§ **Your objective**: Return each line of the entries that contains the string "This". Case counts.

--*--

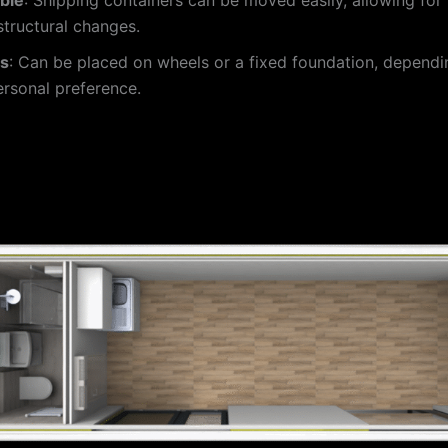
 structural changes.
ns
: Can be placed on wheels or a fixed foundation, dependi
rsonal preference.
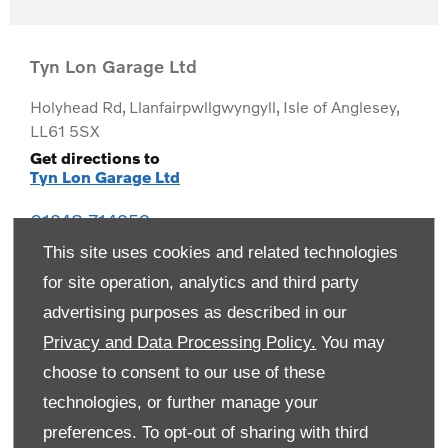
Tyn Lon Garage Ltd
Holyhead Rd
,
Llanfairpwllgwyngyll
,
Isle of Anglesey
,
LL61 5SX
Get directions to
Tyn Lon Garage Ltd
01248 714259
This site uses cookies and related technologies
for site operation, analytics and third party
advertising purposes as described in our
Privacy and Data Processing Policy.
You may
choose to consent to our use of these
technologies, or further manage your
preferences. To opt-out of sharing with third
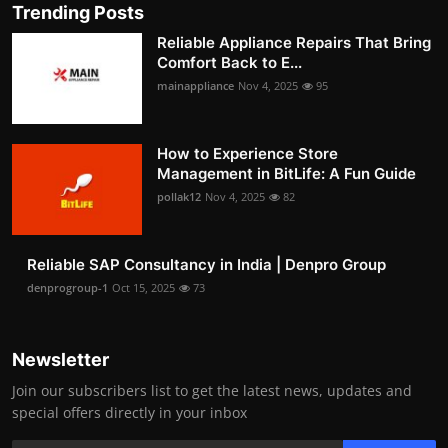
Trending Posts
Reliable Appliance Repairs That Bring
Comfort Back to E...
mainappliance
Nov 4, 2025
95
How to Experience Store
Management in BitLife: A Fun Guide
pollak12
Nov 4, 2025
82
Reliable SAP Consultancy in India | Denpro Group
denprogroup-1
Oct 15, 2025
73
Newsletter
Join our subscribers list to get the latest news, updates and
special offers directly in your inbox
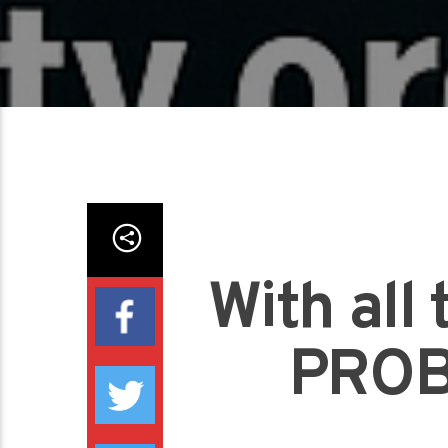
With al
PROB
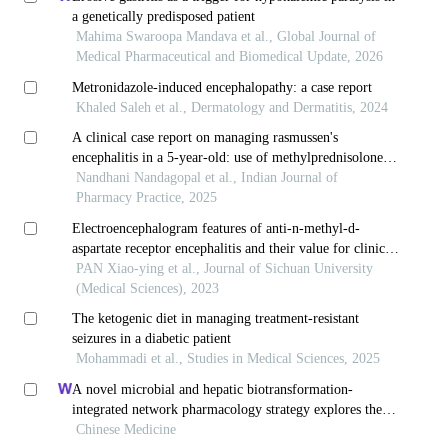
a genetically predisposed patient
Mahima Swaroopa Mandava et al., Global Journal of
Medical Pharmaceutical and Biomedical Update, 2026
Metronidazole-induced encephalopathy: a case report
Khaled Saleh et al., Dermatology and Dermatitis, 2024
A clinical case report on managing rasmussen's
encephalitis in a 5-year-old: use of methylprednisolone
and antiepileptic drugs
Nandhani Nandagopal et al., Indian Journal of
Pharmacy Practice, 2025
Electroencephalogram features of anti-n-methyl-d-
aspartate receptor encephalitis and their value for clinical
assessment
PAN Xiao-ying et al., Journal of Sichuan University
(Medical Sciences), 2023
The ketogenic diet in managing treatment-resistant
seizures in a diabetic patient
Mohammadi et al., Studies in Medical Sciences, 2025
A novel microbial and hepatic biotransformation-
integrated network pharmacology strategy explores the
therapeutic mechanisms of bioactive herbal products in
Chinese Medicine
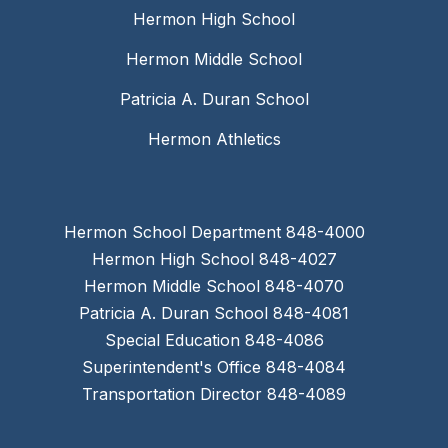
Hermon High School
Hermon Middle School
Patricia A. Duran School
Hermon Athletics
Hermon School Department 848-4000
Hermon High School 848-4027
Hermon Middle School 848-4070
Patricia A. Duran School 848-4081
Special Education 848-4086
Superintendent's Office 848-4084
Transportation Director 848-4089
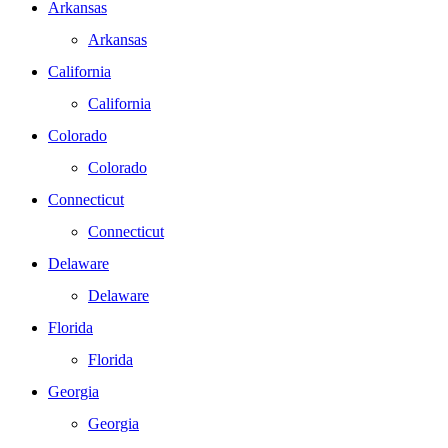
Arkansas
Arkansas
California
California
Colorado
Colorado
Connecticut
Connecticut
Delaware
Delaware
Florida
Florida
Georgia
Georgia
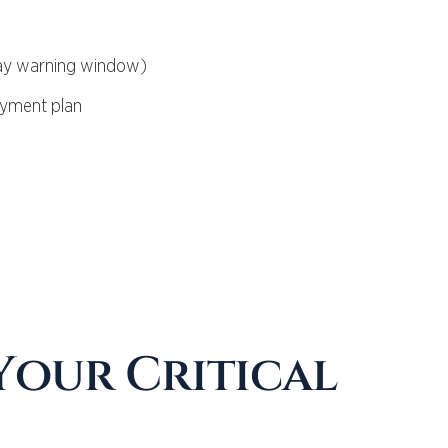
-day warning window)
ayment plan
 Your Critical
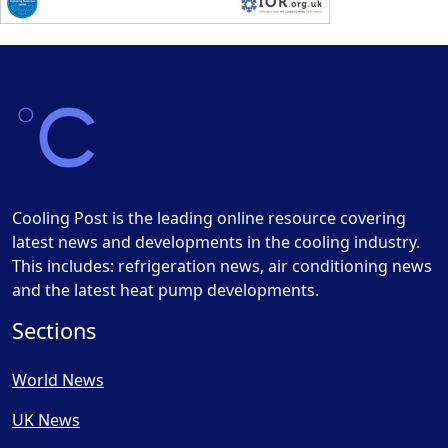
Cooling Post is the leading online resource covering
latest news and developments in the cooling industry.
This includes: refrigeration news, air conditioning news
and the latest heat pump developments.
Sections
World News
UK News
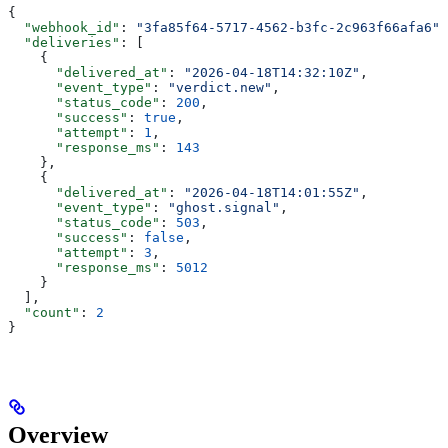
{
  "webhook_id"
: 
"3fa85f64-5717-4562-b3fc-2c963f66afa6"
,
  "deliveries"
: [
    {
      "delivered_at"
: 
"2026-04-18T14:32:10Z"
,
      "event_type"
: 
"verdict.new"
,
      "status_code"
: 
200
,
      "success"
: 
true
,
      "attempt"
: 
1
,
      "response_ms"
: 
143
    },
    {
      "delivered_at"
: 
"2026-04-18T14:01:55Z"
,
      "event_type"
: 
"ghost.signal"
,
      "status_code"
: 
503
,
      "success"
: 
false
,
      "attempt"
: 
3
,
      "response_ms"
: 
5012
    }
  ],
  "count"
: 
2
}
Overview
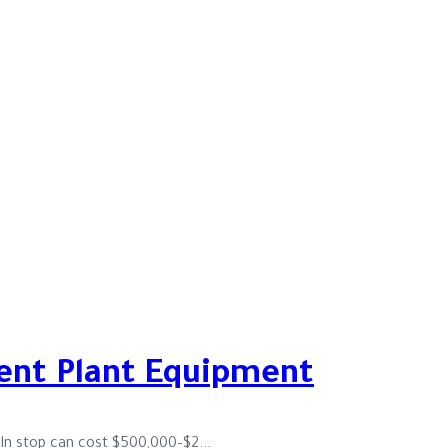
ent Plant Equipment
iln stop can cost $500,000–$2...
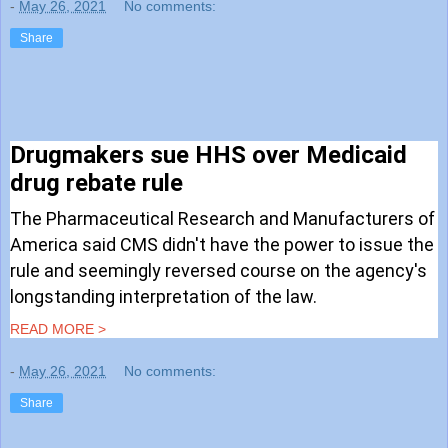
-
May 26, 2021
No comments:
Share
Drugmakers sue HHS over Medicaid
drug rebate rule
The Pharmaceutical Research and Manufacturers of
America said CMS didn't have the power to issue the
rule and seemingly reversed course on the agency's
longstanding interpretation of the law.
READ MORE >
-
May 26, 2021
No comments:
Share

--*--

§ **Answer box**:
This site uses cookies and related technologies
This includes: refrigeration news, air conditioning news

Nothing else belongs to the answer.